▸ **Your objective**: Output, exactly as written, the lines below starting at the line containing "una carenza e dal contenuto" and ending at the line containing "Bewerbungsverfahren hinaus gespeic". Drop the pictures and keep both end lines.

(Records contained in a dataset)
=== Section Start ===

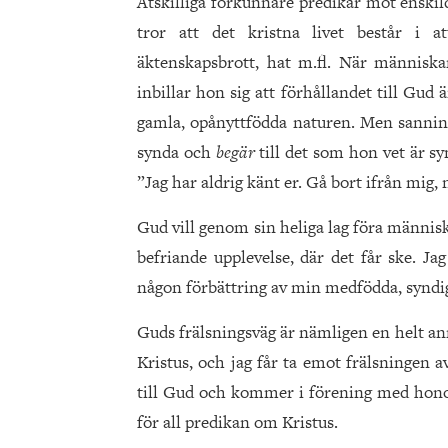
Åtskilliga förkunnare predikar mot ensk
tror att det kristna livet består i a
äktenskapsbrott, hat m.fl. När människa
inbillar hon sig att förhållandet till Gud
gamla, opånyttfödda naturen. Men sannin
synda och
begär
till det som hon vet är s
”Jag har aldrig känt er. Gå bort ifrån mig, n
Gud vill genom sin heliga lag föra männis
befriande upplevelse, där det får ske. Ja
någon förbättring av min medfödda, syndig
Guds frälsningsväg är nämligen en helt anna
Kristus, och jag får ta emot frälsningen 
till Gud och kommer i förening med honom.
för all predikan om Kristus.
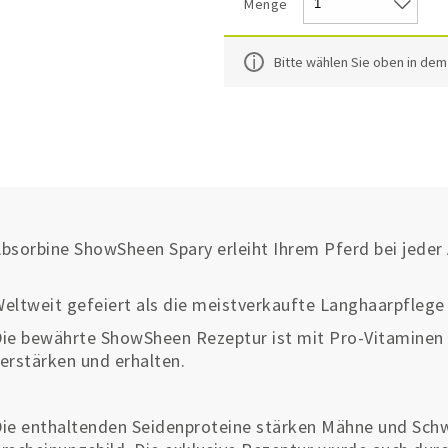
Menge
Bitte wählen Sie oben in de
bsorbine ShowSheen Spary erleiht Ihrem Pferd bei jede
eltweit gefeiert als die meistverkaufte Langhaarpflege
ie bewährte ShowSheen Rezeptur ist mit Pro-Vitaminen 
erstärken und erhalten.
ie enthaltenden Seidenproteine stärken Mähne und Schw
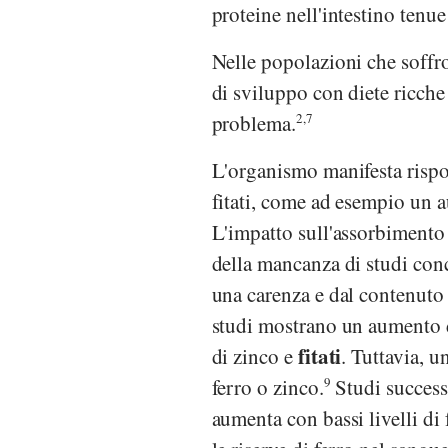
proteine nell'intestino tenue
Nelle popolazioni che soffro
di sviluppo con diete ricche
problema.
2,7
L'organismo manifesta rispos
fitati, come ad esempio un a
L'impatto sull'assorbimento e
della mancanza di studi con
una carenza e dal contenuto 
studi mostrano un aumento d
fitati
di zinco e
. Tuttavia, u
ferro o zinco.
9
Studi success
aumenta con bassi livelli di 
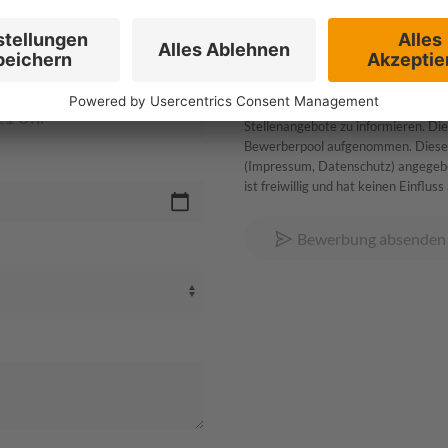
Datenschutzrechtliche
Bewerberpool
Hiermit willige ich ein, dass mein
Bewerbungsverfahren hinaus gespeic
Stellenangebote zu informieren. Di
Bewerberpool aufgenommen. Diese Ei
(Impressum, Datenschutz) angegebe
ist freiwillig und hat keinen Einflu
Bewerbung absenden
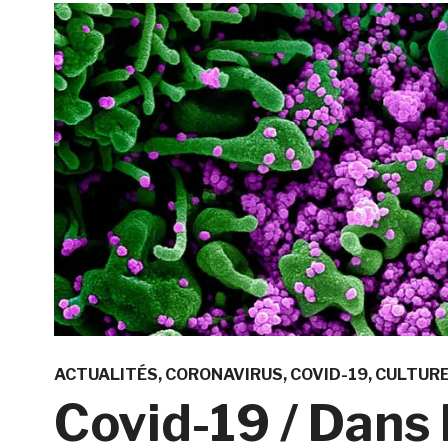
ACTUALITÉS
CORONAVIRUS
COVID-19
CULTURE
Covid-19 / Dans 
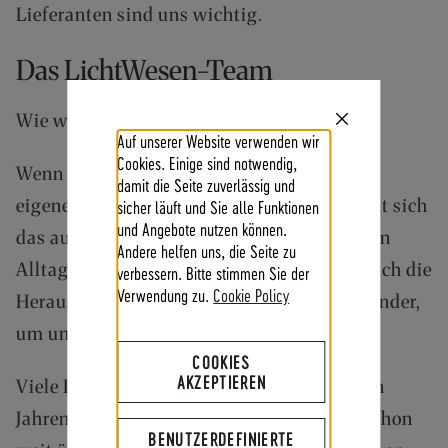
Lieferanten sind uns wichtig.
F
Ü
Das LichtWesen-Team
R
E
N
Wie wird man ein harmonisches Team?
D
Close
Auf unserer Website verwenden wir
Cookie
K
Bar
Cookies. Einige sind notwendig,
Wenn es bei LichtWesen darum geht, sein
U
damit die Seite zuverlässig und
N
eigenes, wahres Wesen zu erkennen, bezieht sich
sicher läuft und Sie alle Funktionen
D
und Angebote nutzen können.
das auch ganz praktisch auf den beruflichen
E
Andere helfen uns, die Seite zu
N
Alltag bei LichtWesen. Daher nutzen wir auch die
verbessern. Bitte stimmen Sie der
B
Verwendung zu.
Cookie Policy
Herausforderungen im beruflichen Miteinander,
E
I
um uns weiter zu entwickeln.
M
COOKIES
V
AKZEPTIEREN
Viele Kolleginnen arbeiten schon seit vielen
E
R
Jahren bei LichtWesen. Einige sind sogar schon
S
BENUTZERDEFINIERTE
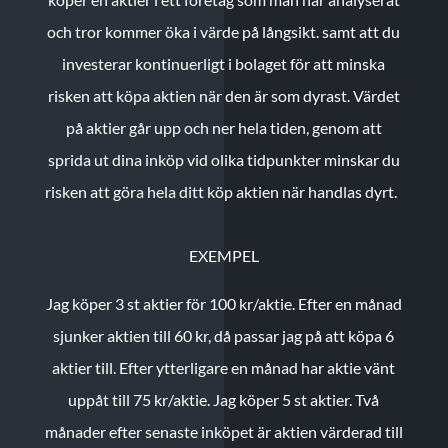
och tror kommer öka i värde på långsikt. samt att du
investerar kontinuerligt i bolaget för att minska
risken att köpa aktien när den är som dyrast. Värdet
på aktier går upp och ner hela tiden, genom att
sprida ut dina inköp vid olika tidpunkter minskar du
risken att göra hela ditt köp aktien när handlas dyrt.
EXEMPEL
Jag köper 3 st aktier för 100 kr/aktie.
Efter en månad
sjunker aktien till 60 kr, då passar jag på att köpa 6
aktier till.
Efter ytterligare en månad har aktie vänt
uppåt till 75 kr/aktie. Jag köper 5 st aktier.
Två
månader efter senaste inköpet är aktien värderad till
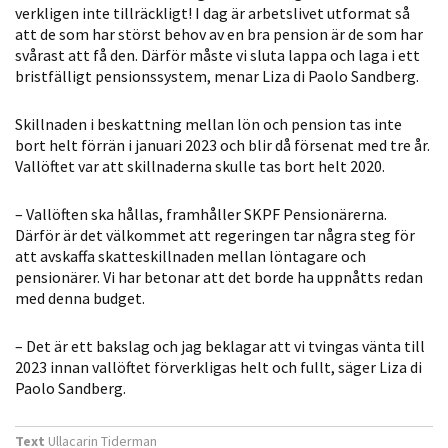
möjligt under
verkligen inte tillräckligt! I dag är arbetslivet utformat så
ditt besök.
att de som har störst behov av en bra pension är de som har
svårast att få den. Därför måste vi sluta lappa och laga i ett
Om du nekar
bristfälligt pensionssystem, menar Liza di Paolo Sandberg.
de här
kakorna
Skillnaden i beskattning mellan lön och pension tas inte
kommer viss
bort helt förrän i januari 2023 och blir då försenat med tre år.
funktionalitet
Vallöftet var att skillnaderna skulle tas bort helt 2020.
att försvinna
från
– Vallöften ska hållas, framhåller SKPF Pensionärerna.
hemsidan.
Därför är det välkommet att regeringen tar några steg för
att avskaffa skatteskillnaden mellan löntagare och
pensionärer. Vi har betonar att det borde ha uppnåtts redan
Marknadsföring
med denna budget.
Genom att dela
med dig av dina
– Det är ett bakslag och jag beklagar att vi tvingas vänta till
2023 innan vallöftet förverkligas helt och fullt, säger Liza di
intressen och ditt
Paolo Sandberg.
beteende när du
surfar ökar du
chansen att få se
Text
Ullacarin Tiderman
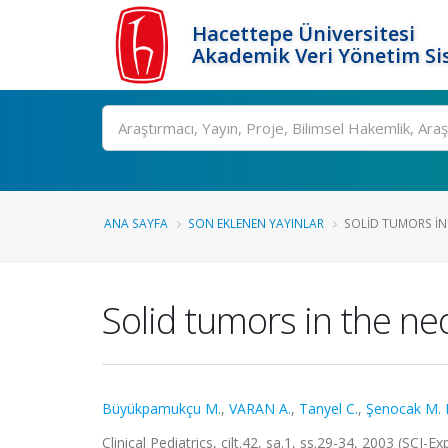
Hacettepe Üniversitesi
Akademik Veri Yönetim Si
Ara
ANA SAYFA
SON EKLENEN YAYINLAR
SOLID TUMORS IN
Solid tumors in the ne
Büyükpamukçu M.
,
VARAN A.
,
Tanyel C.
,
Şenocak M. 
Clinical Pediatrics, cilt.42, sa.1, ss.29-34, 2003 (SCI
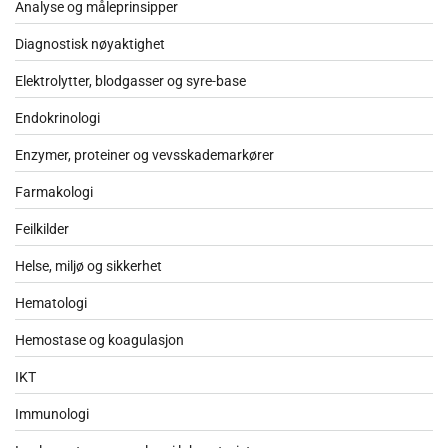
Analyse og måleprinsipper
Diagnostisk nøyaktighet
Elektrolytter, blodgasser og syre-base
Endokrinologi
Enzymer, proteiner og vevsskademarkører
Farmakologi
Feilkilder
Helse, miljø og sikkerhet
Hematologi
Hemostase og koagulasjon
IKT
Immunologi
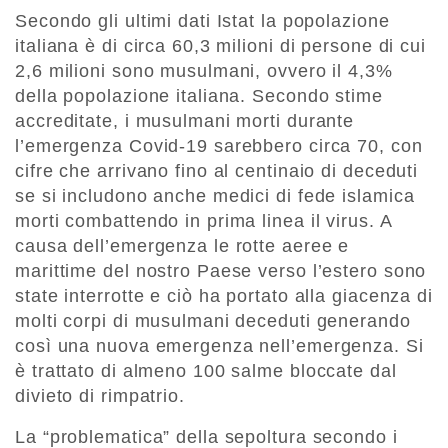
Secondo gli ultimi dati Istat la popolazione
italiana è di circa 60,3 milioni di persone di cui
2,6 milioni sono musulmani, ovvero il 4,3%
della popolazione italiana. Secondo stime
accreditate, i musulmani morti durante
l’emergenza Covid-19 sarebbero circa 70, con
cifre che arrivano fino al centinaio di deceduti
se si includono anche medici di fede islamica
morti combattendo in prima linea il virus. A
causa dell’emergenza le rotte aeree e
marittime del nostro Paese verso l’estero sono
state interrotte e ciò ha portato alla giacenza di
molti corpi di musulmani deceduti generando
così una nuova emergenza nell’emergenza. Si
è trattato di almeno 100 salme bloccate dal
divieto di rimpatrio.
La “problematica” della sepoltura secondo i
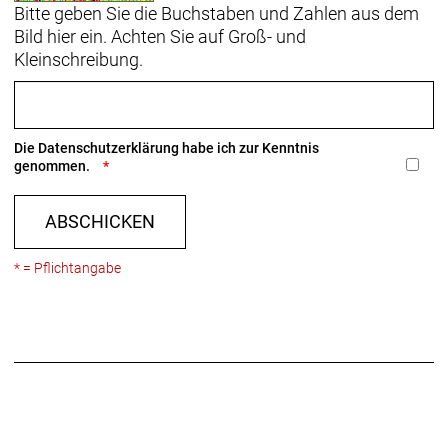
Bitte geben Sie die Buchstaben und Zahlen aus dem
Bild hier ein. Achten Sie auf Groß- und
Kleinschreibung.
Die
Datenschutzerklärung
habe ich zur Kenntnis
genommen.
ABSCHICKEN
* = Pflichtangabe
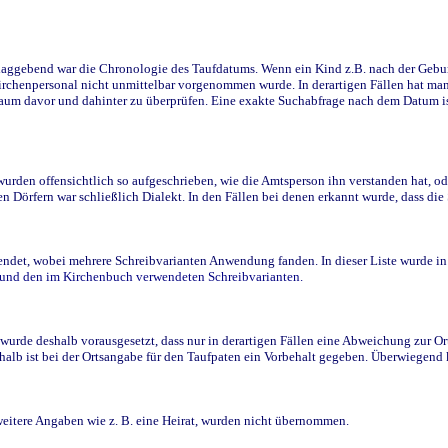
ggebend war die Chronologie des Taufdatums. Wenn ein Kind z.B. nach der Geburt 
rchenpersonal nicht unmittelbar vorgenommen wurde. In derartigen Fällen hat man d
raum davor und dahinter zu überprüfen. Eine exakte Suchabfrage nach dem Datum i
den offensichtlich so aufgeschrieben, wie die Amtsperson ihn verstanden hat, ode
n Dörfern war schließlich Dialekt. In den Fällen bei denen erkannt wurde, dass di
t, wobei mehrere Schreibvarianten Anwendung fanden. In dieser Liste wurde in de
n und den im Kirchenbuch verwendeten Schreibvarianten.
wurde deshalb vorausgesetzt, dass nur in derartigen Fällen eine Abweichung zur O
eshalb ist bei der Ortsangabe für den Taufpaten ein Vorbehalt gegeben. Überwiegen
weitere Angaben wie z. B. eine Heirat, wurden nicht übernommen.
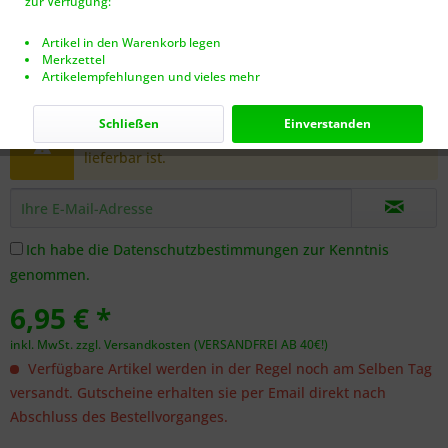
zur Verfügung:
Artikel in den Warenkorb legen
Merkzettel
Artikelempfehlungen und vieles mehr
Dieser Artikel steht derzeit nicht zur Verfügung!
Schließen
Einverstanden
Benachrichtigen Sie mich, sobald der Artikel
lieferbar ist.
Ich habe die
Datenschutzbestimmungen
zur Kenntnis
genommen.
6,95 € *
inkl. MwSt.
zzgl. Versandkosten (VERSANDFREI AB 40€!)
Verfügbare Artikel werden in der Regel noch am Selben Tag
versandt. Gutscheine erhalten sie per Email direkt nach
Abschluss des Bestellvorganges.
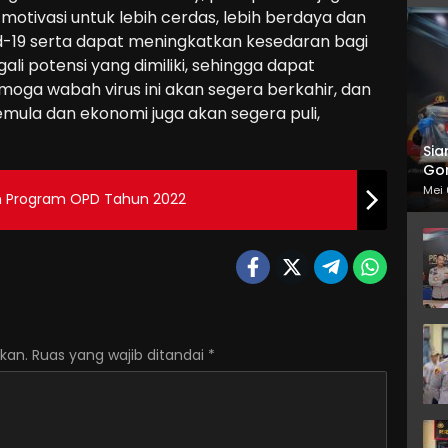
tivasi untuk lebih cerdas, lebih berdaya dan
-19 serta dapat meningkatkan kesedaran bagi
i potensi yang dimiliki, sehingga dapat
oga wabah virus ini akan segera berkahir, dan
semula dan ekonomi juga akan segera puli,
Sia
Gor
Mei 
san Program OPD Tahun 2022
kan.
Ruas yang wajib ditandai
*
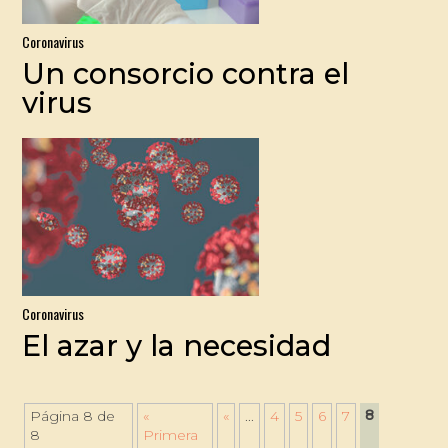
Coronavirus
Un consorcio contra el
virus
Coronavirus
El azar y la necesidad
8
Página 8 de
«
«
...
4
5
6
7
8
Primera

=== Section End ===

▸ **Answer to this exercise**:
una carenza e dal contenuto 
studi mostrano un aumento d
fitati
di zinco e
. Tuttavia, u
ferro o zinco.
9
Studi success
aumenta con bassi livelli di 
Datenschutzrechtliche
Bewerberpool
Hiermit willige ich ein, dass mein
Bewerbungsverfahren hinaus gespeic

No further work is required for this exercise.